### Task to complete
Extract only the lines running from the top of the entries to the line that holds "left shoulder: (224, 262)". Include that line and omit the pictures.

Skeletal landmark data:
☆ ☆ ☆ ☆ ☆

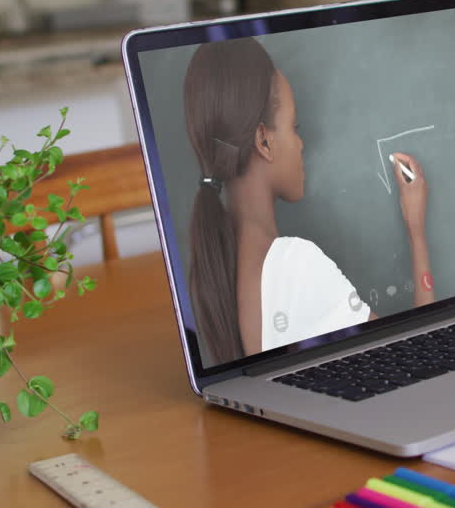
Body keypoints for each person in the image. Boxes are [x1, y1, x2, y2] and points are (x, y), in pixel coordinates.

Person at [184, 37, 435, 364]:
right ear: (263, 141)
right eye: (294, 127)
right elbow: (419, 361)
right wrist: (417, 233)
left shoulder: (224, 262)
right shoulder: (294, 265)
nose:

☆ ☆ ☆ ☆ ☆

### Problem solution
Body keypoints for each person in the image. Boxes are [x1, y1, x2, y2] and points are (x, y), in pixel coordinates.

Person at [184, 37, 435, 364]:
right ear: (263, 141)
right eye: (294, 127)
right elbow: (419, 361)
right wrist: (417, 233)
left shoulder: (224, 262)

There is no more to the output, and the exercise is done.